Но конь был совсем недобрый.
Он стоял в хлеву вместе с другими животными, однако кормушку ему выделили свою, а от коров отгородили перегородкой, потому что конь кусался, и справлялся с ним только Ханс, поначалу пинками и кулаками. Но со временем они пришли к своего рода согласию: конь обычно поступал, как ему вздумается, и это всех устраивало, коль скоро он перевозил сено, торф и сеялку, применение которой находилось только на четырех самых плоских лугах, и еще таскал незамысловатый плуг, доставшийся Хансу в придачу к коню же, – плугом распахивали картофельные поля, чтобы сажать было проще, и по всему поэтому Ханс смотрел сквозь пальцы на то, что конь то и дело засыпал и неожиданно вскидывал голову, не давая дочке кататься на нем, даже когда его вели в поводу. Но имени у коня не было.

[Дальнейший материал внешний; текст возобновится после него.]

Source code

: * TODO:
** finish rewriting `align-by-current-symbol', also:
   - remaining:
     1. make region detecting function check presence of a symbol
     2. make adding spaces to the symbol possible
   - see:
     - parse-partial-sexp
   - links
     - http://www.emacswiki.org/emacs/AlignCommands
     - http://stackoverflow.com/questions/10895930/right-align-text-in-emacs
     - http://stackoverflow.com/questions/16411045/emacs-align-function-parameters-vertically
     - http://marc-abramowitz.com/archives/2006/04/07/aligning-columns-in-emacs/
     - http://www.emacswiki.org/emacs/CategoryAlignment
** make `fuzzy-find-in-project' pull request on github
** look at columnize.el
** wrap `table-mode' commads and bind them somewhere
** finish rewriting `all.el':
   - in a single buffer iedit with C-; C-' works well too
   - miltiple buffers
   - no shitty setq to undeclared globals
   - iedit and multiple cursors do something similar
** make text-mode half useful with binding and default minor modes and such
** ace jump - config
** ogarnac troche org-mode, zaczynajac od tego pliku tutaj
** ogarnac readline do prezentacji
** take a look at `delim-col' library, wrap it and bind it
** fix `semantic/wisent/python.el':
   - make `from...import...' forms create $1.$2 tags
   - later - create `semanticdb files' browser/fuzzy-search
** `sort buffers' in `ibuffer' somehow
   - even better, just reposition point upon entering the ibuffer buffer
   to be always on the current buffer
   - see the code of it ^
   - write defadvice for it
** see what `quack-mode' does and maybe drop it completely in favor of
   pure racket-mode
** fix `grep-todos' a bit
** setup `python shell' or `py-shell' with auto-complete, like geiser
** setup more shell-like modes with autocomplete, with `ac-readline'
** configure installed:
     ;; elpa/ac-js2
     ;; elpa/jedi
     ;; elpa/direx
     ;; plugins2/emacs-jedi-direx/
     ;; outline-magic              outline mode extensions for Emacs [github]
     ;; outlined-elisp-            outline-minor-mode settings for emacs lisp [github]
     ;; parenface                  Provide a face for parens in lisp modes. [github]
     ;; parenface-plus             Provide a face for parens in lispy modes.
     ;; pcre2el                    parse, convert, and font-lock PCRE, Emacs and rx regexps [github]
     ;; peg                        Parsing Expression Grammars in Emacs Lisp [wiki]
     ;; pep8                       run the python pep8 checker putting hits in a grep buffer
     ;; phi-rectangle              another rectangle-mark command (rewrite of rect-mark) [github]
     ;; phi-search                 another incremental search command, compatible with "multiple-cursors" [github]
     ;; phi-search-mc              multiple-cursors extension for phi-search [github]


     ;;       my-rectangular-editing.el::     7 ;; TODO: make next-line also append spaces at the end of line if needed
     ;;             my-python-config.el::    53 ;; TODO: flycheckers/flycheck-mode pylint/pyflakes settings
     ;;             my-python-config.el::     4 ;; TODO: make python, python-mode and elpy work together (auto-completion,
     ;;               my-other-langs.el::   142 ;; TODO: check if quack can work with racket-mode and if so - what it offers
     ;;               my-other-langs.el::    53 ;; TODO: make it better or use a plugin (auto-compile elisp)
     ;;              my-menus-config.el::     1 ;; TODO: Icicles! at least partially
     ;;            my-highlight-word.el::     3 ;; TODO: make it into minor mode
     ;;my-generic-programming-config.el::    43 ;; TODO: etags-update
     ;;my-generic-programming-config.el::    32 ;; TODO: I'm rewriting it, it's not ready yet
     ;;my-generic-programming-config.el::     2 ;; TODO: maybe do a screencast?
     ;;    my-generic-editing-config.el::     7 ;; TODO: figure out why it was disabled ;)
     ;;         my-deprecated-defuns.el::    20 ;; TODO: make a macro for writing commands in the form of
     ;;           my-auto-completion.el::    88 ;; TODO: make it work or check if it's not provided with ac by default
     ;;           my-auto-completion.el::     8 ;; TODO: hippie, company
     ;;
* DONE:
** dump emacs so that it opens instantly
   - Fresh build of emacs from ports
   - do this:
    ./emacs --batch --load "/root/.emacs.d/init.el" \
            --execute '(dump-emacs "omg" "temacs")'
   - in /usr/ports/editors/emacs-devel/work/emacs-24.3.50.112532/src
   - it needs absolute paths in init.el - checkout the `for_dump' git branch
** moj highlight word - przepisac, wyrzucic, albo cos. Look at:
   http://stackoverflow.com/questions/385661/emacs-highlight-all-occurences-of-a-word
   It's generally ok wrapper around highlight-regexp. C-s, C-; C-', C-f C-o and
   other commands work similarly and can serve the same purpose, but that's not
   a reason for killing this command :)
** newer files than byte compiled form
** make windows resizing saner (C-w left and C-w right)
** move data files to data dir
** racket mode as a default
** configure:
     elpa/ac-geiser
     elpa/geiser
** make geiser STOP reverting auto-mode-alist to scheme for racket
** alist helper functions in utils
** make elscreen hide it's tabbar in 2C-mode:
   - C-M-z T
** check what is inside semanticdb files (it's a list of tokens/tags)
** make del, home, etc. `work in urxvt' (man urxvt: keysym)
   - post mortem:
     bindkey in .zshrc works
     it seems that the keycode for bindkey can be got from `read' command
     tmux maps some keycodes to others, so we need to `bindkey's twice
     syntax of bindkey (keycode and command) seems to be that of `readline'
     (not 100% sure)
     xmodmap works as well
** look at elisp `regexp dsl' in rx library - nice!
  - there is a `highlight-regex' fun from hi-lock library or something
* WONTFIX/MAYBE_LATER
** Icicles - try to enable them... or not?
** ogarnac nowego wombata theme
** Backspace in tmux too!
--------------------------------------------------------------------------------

Все дикое на острове имеет имя.
Заячья трава, клевер, золотой корень, журавельник, лютики, ятрышник, таволга, дягиль, колокольчики, наперстянка, камнеломка, ромашка и щавель. Серебристая чайка, гагарка, баклан, кайра, тупик, цапля, бекас, кроншнеп, каменка и трясогузка. Водяная крыса и морской еж, морской черенок, исполинов котел и северный кряж, вороника, вереск, ревень, крапива и лебеди-кликуны, приветствующие два времени года своими скорбными трубными криками… У всей домашней живности два имени – у коров, овец, кошек и даже свиньи, которая прожила всего полгода, а вот у коня имени нет, и это вдвойне примечательно, потому что он не просто домашнее животное, но и не похож ни на кого из своих собратьев, однако с этим конем вообще так, он ни на кого не похож.
Тачка полна, и Ханс, наградив коня пинком в ребра, заставляет его подняться, цокает языком и идет рядом с ним, по садам, до лодочного сарая на северном берегу, где дает коню сухого сена в холщовом мешке, а мешок привязывает к двери, чтобы конь не утащил его.
Островитяне разгружают все, что принес шторм, сортируют добычу – в основном это дрова, их распиливают и укладывают в штабель, но есть еще двадцать восемь кухтылей, их Мартин найдет как приспособить, и пять сигнальных вех с буями и без, за одной тянется сто восемьдесят футов канатов – их Ханс сматывает и вешает на крюк в лодочном сарае. Четыре целых крючка с остатками снасти, пять ящиков для рыбы, которые распихали по обоим лодочным сараям, три корзины для канатов, одна без ручки, но Мартин обещается починить ее, еще жердье, достаточное для половины вешал, корабельный люк от трюма, поднять который можно лишь вдвоем, шесть рыбацких сапог, все на левую ногу и только один непригодный, потому что пятка у него отрезана, а может, откушена.
И карнавальная маска.
Ханс подносит ее к лицу, хочет напугать Ингрид, но срывает ее с себя, запах у маски неприятный, и ее лучше сперва вымыть в горячей воде.